While there, Ulam suggested the Monte Carlo Method for evaluating complicated mathematical integrals that arise in the theory of nuclear chain reactions. This suggestion ed to the more systematic development of Monte Carlo by von Neumann, Metropolis and others, which greatly aided in solving many of the complex problems in creating an atomic bomb.

When President Truman announced that the U.S. was to develop a hydrogen bomb, Ulam began calculating whether Edward Teller's design would work. Ultimately, Ulam and fellow mathematician Cornelius Everett concluded that Teller's model would never work. The result caused tensions between Ulam and Teller. A year later, he accidentally came up with a new scheme that would prove to be a breakthrough.

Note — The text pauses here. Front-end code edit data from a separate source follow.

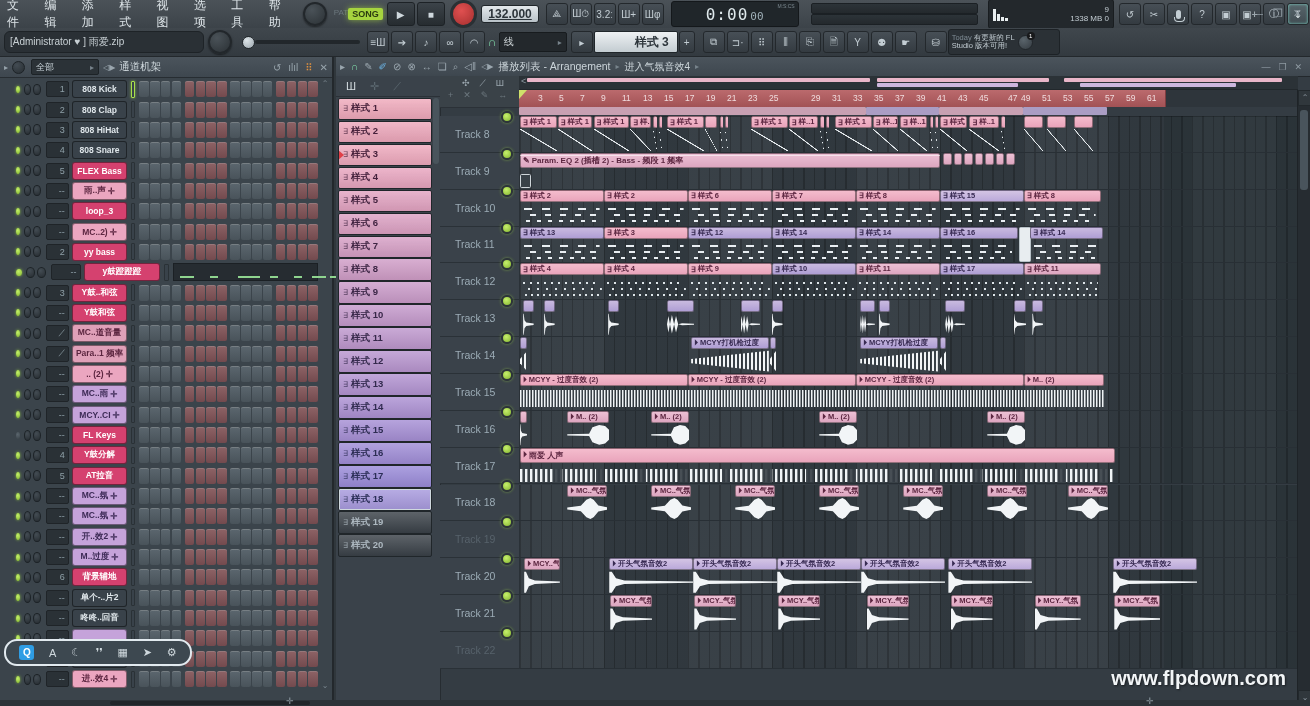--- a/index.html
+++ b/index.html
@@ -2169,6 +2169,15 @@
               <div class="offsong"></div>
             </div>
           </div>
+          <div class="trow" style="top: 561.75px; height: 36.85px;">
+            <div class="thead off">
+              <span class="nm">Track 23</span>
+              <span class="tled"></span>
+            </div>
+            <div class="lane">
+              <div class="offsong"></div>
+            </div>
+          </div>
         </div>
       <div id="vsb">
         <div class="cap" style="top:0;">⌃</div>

After World War II, Ulam largely turned from rigorous pure mathematics to speculative and imaginative work, posing problems and making conjectures that often concerned eh application of mathematics to physics and biology. Many believed that this change was due to an attack of encephalitis in 1946 that Gian-Carlo Rota claimed changed Ulam's personality, although Ulam's widow Françoise and others rejected the idea.

Ulam took a position as chair of mathematics at the University of Colorado in 1965, but he remained a consultant at Los Alamos, dividing his time between Boulder, Colorado, and Santa Fe, New Mexico, from which he commuted to Los Alamos. Later, he and his wife spent winters in Gainesville, Florida, where he had a position with the University of Florida. He died in Santa Fe on May 13, 1984.